Un membre du SEP s’adresse à des jeunes

Des militants du PES ont visité le village de Thoppukadu, où la plupart des habitants de l'île se sont réinstallés après la fin de la guerre. Une femme a expliqué que ses difficultés l'ont empêchée même de penser à l'élection. « Le gouvernement a promis de fournir 500 000 roupies pour construire une maison, mais nous n’en avons reçu que la moitié ... Nous devons acheter de l'eau de la citerne, pour 600 roupies les 1000 litres à utiliser pour la construction et pour boire. Nous devons dépenser plus de 4000 roupies par mois, juste pour l'eau. Nous avons été réinstallés en 2010 et avant de terminer la construction, notre dette a augmenté à 350 000 roupies et l'argent alloué ne suffisait pas. C’est un énorme fardeau pour nous ».

Une mère a dit qu'elle avait perdu ses enfants dans la guerre. « Dans les batailles finales de 2009, le LTTE a recruté de force mes deux enfants, âgés de 18 et 20 ans. L'un est mort dans la bataille et l'autre a disparu. Les partis tamouls n'ont rien fait pour retrouver nos enfants. Ils font des promesses à chaque élection, mais ne tiennent rien. Même si nous ne recevons rien de la TNA, la plupart des gens votent pour eux, car ils représentent le peuple tamoul. Il se peut que je le fasse aussi ». Lorsque les partisans du SEP ont expliqué que la politique de la TNA représentait les intérêts de la bourgeoisie tamoule, elle a commenté: « Vous avez raison.
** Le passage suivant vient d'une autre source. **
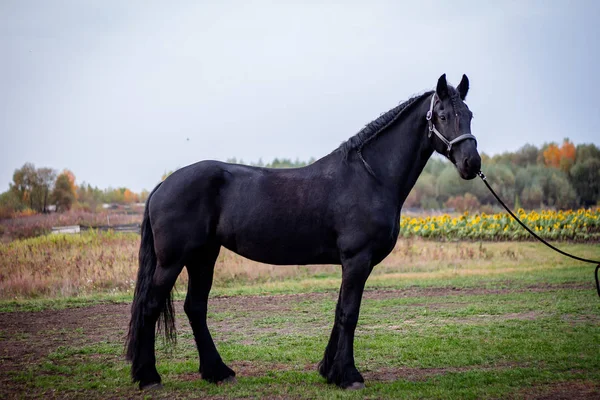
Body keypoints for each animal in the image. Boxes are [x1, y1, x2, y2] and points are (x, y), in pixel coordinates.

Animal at [126, 73, 482, 390]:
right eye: (442, 115)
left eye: (469, 115)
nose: (471, 163)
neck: (370, 176)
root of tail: (162, 186)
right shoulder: (357, 259)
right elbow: (350, 313)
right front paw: (349, 376)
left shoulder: (353, 263)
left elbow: (339, 311)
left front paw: (329, 371)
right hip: (173, 260)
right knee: (150, 306)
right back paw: (149, 377)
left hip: (203, 256)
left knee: (195, 307)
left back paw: (217, 372)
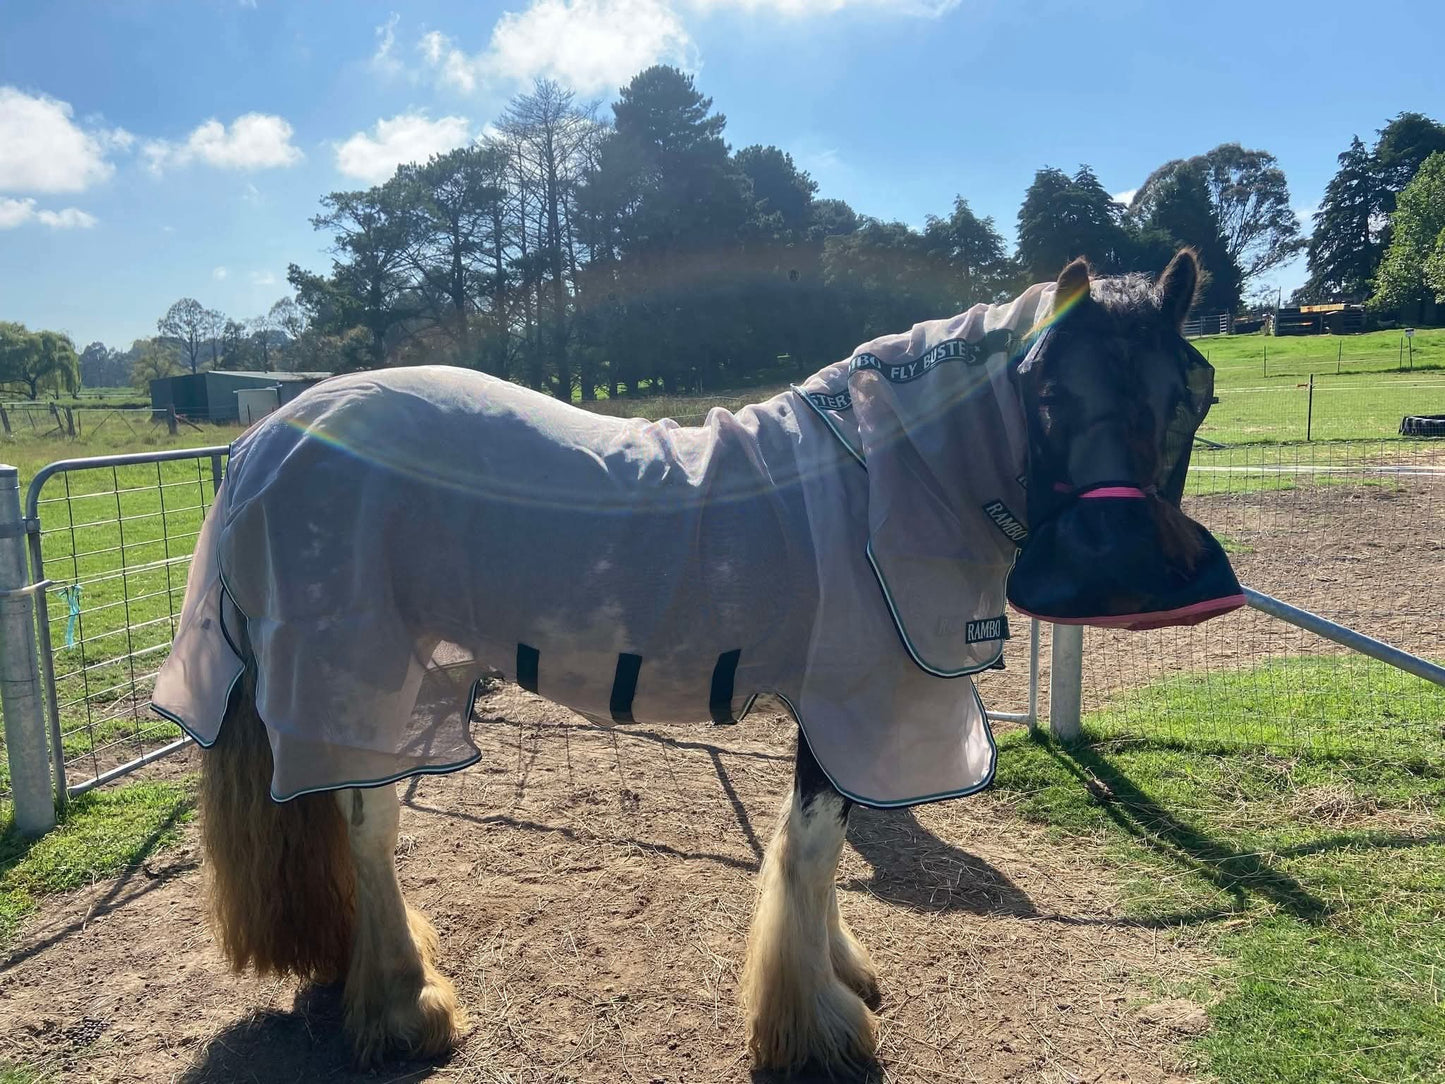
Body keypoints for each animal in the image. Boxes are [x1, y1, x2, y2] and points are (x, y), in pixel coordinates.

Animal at [152, 249, 1242, 1073]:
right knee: (366, 827)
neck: (876, 480)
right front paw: (818, 1028)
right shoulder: (846, 704)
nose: (1115, 570)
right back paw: (402, 1005)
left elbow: (828, 846)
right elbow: (809, 848)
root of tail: (268, 438)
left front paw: (840, 975)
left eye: (1191, 393)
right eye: (1045, 388)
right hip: (363, 676)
Mais personne ne nous a expliqué cela comme ça ».

Saraswathy a dit que sa fille avait été tuée dans la guerre et que son fils avait été détenu pendant une longue période dans un camp de détention militaire. « Le Conseil provincial du Nord a annoncé l’existence d’un registre pour les familles qui ont perdu leurs proches, promettant de fournir de l'aide », dit-elle. « Nous nous sommes enregistrés, mais n'avons reçu aucune aide. Le gouvernement a aussi annoncé qu'il allait aider les anciens détenus, mais n'a rien fait. Nous vivons dans la pauvreté. Ils viennent nous rencontrer uniquement pendant la période électorale, puis ils nous oublient ».

Nages a travaillé dans l'usine Ceynor qui produisait du matériel de pêche avant la guerre. Il a perdu sa jambe à cause d’une mine. «Je suis sans emploi et vis dans la pauvreté », a-t-il expliqué. « Quand j’ai été licencié de chez Ceynor j’ai reçu 200 000 roupies. Ce ne fut même pas assez pour réparer ma maison. Je n’ai pas d'argent pour acheter des chaussettes pour ma jambe ... Après avoir entendu vos arguments j’ai décidé cette fois-ci de voter pour vous ».